The inputs are probably the position of the pieces on the board. These get fed to the “hidden nodes” which apply their individual biases and weights to the input values. These values get passed into activation functions. The neuron then passes its output from its activation function to the next layer of connected neurons as one of their respective inputs. Each of those neurons aggregate their input values, apply their respective weights and biases and then pass the results into its activation function. The output of this neuron’s activation function is then passed on to the next connected neurons until they eventually reach output neurons that instruct the computer which move to make. Once the move is made, a function is run to evaluate how good the move was. Then the result is “backpropogated” through the neurons to solve for what the appropriate weights/balances ought to have been to get the correct result (basic algebra).

After millions of games, the weights and biases begin to get honed to the ideal values for the use-case they’re being trained on. Those are the values being stored in a neural network.
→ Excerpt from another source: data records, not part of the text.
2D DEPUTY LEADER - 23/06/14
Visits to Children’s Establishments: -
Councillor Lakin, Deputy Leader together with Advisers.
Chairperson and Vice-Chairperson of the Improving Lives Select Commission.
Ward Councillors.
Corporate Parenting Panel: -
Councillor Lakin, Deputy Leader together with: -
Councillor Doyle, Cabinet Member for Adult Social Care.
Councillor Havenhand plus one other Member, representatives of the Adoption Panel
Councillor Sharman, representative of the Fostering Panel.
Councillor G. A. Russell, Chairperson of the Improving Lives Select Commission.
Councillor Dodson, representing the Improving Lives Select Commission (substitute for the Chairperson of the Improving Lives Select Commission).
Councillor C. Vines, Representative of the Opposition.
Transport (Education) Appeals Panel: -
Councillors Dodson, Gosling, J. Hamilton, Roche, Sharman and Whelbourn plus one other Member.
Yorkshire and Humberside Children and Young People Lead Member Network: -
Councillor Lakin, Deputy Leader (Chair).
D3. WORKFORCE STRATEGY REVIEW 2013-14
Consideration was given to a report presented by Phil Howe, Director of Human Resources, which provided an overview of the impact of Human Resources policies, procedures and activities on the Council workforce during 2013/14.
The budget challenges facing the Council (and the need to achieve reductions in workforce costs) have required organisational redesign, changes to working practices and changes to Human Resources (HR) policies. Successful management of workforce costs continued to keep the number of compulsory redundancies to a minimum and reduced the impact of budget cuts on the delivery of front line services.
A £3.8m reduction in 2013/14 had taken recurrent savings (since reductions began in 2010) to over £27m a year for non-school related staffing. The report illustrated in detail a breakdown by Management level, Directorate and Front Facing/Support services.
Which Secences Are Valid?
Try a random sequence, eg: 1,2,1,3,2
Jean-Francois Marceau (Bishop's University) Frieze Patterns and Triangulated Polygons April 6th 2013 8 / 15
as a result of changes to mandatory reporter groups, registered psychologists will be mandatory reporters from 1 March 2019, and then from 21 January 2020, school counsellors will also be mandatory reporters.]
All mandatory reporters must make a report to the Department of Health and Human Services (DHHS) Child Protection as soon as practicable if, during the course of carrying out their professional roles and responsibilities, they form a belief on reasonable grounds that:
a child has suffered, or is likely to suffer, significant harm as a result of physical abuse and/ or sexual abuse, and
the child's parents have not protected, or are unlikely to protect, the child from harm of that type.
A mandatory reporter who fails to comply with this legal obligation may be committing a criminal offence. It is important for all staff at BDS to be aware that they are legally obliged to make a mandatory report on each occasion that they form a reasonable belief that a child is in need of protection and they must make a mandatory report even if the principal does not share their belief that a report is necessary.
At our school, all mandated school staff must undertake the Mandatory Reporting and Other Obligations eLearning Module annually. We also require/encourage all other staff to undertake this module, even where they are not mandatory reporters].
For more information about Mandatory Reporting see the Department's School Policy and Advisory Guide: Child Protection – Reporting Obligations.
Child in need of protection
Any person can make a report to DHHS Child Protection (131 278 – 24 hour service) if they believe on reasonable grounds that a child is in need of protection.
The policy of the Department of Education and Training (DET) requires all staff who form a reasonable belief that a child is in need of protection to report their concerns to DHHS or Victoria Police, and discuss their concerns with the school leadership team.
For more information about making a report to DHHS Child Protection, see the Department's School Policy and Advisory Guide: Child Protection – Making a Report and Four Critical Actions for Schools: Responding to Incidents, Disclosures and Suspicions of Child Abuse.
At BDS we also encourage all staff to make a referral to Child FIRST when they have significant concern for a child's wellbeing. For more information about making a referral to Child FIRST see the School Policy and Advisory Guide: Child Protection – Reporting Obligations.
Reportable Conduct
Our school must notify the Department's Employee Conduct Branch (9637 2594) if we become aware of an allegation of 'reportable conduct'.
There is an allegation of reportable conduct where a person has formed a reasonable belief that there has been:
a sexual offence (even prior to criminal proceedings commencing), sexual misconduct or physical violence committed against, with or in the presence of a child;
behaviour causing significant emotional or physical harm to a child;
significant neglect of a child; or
Each input neuron has to have an associated numerical value which gets multiplied by a varying weight. What are these numerical input values?

@LostInParadise I think you’d have each piece assigned a number, pawn = 0, knight = 1, etc. Each board position could be a number, and the color of the piece could be represented as a number as well. Remember that a node can have many inputs.

Maybe it is something like that, but if the computer is not given any information, then it would have to assign a value of 1 to each of its pieces and adjust the weights as it plays, so that the weights of the stronger pieces would increase.

If I remember correctly, Alphazero, unlike conventional chess engines, does not assign assign hard values to each type of piece. The internal value of each piece emerges from the tactical usefulness of each piece, that it figured out during self play.

@LostInParadise ”...then it would have to assign a value of 1 to each of its pieces and adjust the weights as it plays, so that the weights of the stronger pieces would increase.”

Kind of. They may be using a value for each piece in the evaluation function (at the end of the turn) to determine if the output was a good or bad move (to backpropogate new values), but there’s nowhere in the matrix of neurons where it states a pawn is worth 1 point, and this makes sense since a pawn 1 square away from the last row is much more valuable for example. Likewise a queen blocked into a space isn’t nearly as valuable as a pawn that could force a checkmate.

I found this article describing the architecture of the neural network for the Stockfish chess engine (there are some good diagrams here as well). It’s pretty complex stuff (I don’t fully understand it), and may not make sense without a better general understanding of how neural networks work, but I suspect you would be able to follow the general idea of how they structure the inputs and nodes.